--- DATA FOR REVIEW Enclosed Below ---
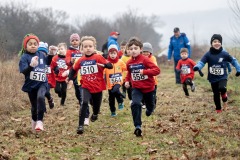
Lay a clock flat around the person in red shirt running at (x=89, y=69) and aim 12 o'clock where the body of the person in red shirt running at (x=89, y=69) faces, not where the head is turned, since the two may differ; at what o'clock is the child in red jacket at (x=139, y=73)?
the child in red jacket at (x=139, y=73) is roughly at 10 o'clock from the person in red shirt running at (x=89, y=69).

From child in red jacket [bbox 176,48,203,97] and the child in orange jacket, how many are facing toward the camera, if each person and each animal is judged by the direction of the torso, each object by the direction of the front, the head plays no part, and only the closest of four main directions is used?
2

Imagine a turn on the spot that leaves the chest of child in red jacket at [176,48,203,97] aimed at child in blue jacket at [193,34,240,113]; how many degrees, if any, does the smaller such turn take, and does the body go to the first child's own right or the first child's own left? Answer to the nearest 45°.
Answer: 0° — they already face them

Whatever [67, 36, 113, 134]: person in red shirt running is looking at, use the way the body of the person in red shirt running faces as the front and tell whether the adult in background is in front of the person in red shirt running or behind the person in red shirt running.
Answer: behind

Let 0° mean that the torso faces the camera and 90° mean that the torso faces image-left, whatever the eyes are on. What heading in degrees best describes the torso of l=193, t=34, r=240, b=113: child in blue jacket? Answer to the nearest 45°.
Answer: approximately 0°

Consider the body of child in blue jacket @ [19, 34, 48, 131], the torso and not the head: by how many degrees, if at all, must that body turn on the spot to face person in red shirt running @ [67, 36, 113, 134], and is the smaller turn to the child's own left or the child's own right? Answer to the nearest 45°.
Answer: approximately 45° to the child's own left

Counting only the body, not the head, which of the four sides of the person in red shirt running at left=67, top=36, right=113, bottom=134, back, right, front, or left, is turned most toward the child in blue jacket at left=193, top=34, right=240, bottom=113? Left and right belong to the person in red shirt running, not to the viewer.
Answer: left

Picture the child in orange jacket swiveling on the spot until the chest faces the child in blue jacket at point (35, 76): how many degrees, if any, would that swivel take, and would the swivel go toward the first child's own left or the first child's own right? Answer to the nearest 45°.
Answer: approximately 45° to the first child's own right

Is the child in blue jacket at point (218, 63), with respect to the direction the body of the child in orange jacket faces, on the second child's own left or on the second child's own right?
on the second child's own left

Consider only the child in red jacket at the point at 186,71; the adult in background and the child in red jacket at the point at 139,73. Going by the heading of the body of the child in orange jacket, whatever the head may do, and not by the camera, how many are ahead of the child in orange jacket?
1

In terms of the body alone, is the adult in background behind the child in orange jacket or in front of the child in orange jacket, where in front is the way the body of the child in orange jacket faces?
behind

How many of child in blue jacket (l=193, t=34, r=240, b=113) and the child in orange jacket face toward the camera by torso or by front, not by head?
2

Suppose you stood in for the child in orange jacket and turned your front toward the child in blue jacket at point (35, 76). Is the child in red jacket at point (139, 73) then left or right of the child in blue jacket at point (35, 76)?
left
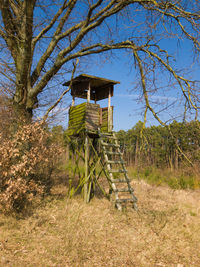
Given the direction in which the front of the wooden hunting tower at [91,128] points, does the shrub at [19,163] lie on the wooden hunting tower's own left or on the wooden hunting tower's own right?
on the wooden hunting tower's own right

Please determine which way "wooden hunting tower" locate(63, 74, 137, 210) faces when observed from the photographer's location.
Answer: facing the viewer and to the right of the viewer
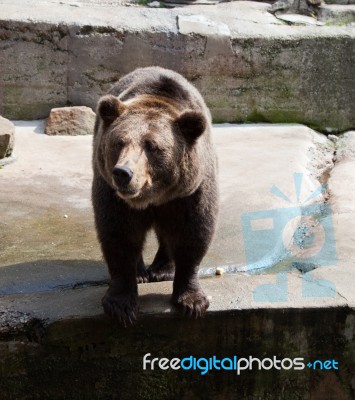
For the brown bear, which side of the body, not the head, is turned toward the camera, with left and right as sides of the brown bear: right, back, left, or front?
front
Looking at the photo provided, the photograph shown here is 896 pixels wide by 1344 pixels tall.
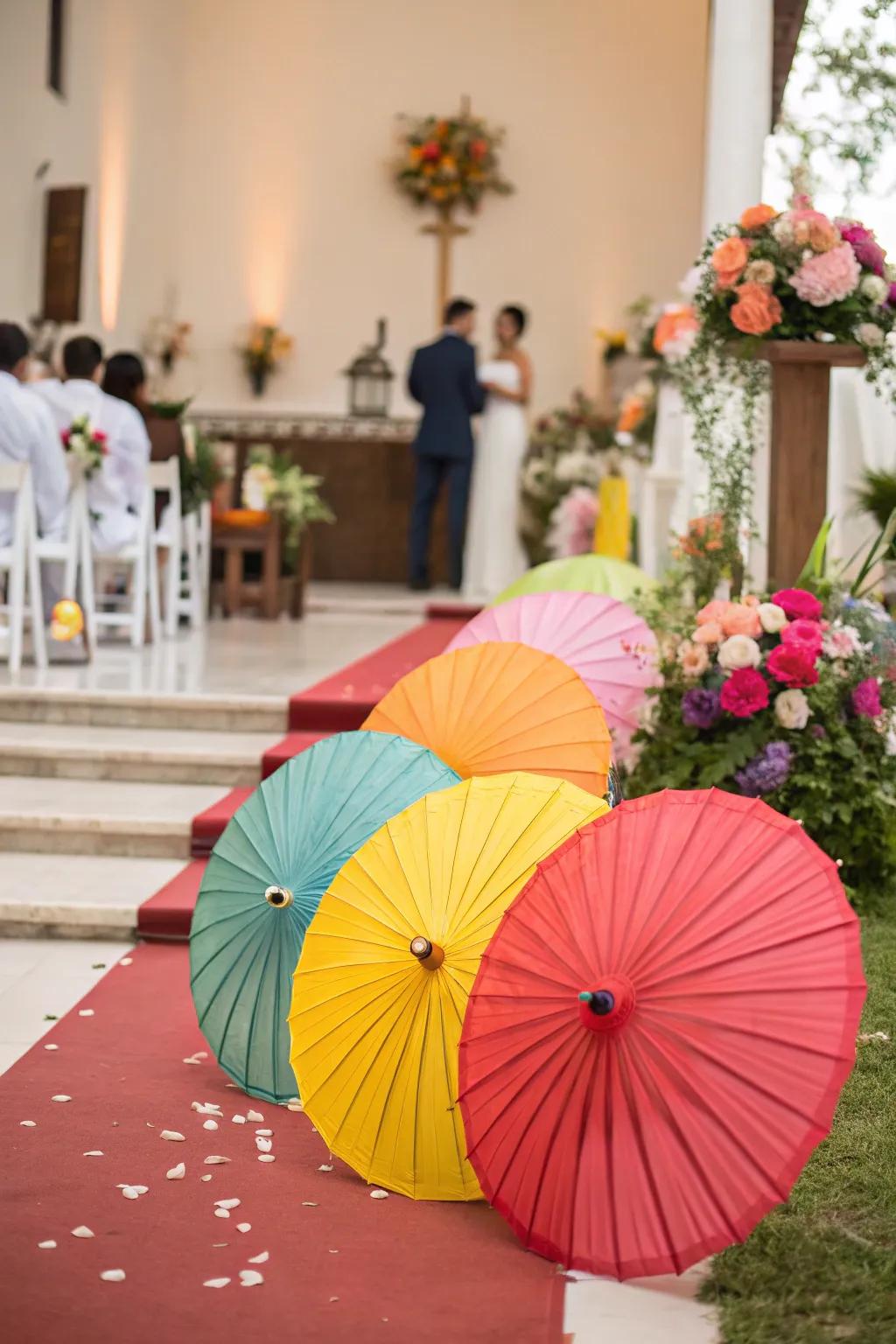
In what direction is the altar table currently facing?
toward the camera

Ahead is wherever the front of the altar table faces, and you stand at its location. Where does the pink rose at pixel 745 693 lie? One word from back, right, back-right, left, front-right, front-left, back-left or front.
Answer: front

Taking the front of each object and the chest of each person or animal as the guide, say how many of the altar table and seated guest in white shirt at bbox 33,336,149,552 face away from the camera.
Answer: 1

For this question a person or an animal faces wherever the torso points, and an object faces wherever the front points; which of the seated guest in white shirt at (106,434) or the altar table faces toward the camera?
the altar table

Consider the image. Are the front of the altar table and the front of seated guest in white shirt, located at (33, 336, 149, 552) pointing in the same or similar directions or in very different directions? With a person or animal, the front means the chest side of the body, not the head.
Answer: very different directions

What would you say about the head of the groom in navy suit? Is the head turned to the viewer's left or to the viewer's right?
to the viewer's right

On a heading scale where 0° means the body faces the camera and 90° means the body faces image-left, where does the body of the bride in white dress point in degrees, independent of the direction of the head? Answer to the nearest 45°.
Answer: approximately 45°

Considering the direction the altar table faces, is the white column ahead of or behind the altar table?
ahead

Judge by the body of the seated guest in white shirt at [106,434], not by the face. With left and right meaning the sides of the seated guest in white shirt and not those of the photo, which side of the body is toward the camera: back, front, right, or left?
back

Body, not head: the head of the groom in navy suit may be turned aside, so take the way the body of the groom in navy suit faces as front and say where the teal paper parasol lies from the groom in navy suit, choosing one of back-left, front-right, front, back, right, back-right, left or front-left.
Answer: back-right

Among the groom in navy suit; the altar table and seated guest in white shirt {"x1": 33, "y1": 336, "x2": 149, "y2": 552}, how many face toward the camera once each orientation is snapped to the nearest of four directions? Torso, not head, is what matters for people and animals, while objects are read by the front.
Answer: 1

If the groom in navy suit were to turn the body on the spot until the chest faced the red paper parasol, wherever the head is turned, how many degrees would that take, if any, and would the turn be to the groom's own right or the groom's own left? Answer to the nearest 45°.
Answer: approximately 135° to the groom's own right

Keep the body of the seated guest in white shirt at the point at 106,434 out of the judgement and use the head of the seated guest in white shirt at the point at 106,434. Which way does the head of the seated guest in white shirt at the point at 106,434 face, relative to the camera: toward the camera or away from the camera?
away from the camera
--- End of Enclosed DATA FOR REVIEW ---
HOW TO COMPLETE THIS TASK: Reproduce every line of the data above verbatim, omitting the pictures.

SOLUTION BELOW:
Lay a clock flat around the person in red shirt running at (x=89, y=69) and aim 12 o'clock where the body of the person in red shirt running at (x=89, y=69) faces, not where the head is turned, since the two may differ; at what o'clock is the child in red jacket at (x=139, y=73)?
the child in red jacket at (x=139, y=73) is roughly at 10 o'clock from the person in red shirt running at (x=89, y=69).

From child in red jacket [bbox 176,48,203,97] and the child in orange jacket, how many are facing toward the camera, if each person and each animal is judged by the direction of the torso, each object by the direction of the front, the head plays no part, and only the closest of four main directions is used?
2

Imagine a turn on the spot that leaves the chest of child in red jacket at [176,48,203,97] aimed at child in blue jacket at [193,34,240,113]; how many degrees, if any, does the smaller such turn take, and does the body go to the first child's own right or the first child's own left? Answer to the nearest 45°.
Answer: 0° — they already face them

Whatever [67, 36, 113, 134]: person in red shirt running is looking at, use the way the body of the person in red shirt running faces as the front and tell whether the adult in background is in front of the person in red shirt running or behind the person in red shirt running.
Answer: behind

Let 0° mean that the torso faces the camera and 90° mean that the torso faces image-left, whatever the eyes are on. What heading in degrees best describes the torso of l=193, t=34, r=240, b=113: child in blue jacket? Answer to the nearest 45°.
Answer: approximately 0°

Consider the body of child in blue jacket @ [19, 34, 48, 131], the torso and not the head: by how many degrees, if at all, must that body turn on the spot to face person in red shirt running @ [67, 36, 113, 134], and is the smaller turn to the child's own left or the child's own right? Answer to the nearest 45°.
Answer: approximately 45° to the child's own left

Counting only the body, not the head, which of the four sides of the person in red shirt running at left=67, top=36, right=113, bottom=134, back, right, front, or left, is turned most toward the child in blue jacket at left=193, top=34, right=240, bottom=113? Left and right belong to the person in red shirt running, not to the viewer.
Answer: left

Picture the child in orange jacket swiveling on the spot until the chest faces the child in blue jacket at point (35, 76): how many degrees, if any, would that swivel take, and would the swivel go toward the first child's own left or the first child's own right? Answer to the nearest 45°.
Answer: approximately 45° to the first child's own right

Is the child in blue jacket at point (218, 63), with respect to the direction the body of the child in orange jacket faces, on the second child's own left or on the second child's own right?
on the second child's own left

Consider only the child in red jacket at the point at 186,71; the adult in background and the child in red jacket at the point at 139,73. Going by the heading of the body of the child in orange jacket, whatever the head may do, and not by the camera, how many are ahead of the child in orange jacket?
1

In terms of the body alone, is the adult in background behind the child in orange jacket or in front of the child in orange jacket, where in front is the way the body of the child in orange jacket faces?
behind

How many of child in blue jacket (l=193, t=34, r=240, b=113) and the child in orange jacket face toward the camera by torso or by front, not by head?
2

Suppose you stood in for the child in orange jacket and turned your front toward the child in blue jacket at point (35, 76). Is the child in red jacket at point (139, 73) then left or right of the child in blue jacket at point (35, 76)?
left
Given the direction in which the front of the wooden hunting tower at [91,128] points, does the shrub at [19,163] lie on the wooden hunting tower's own left or on the wooden hunting tower's own right?
on the wooden hunting tower's own right

Please determine which way "wooden hunting tower" locate(63, 74, 137, 210) faces when observed from the photographer's location.
Answer: facing the viewer and to the right of the viewer
For the brown bear, which side of the body, not the head, is turned toward the camera, with left and right as sides of the brown bear: right, back, left, or front?
front
Looking at the photo provided, the photograph shown here is 896 pixels wide by 1344 pixels tall.
In what direction is the altar table currently facing?
toward the camera

Ahead is wherever the front of the altar table faces, and you stand at its location. Where does the pink rose at pixel 745 693 lie? One word from back, right, back-right, left, front-right, front-left, back-left or front.
Answer: front

Taking the front of each object and the chest of each person or animal as the guide, say how many of the altar table and seated guest in white shirt at bbox 33,336,149,552 face away from the camera.
Answer: 1

For this question a person or an animal faces wherever the torso points, and an object faces wherever the front points; which of the seated guest in white shirt at (106,434) or the altar table faces toward the camera?
the altar table

Consider the image. Are the front of the altar table and the front of seated guest in white shirt, located at (33, 336, 149, 552) pointing in the same or similar directions or in very different directions? With a person or animal, the front means the chest side of the body, not the head.
Answer: very different directions

What would you say about the head of the groom in navy suit? Is the head turned to the viewer's left or to the viewer's right?
to the viewer's right

On a heading scale where 0° means the body faces the camera and 90° means the body faces image-left, where does the body of the bride in white dress point in degrees, independent of the direction of the head? Answer to the nearest 45°.
Answer: approximately 45°

Considering the direction the altar table faces, is the white column ahead of or behind the altar table?
ahead

Judge by the body of the seated guest in white shirt at [106,434], not by the face. With left and right meaning the sides of the seated guest in white shirt and not those of the photo, which side of the body is toward the camera: back, front, right, or left?
back

Body, not head: the head of the groom in navy suit may be turned aside, so take the way the body of the groom in navy suit faces as front and say where the teal paper parasol lies from the groom in navy suit, choosing one of back-left, front-right, front, back, right, back-right, left or front-left.
Answer: back-right

Among the groom in navy suit; the altar table and seated guest in white shirt {"x1": 33, "y1": 336, "x2": 149, "y2": 552}, how many face toward the camera once each orientation is snapped to the nearest of four directions? Torso, not head, is what matters for people and animals, while objects are read by the front.
Answer: 1

If the groom in navy suit were to turn the body on the spot until the chest faced the red paper parasol, wherever the head is turned, how many degrees would that take, if any, and would the turn be to the groom's own right or the groom's own left? Answer to the nearest 45°.
Answer: approximately 135° to the groom's own right

Keep the body of the seated guest in white shirt at the point at 106,434 out of the judgement and use the head of the seated guest in white shirt at the point at 106,434. Which way does the head of the seated guest in white shirt at the point at 106,434 face, relative to the camera: toward the camera or away from the camera?
away from the camera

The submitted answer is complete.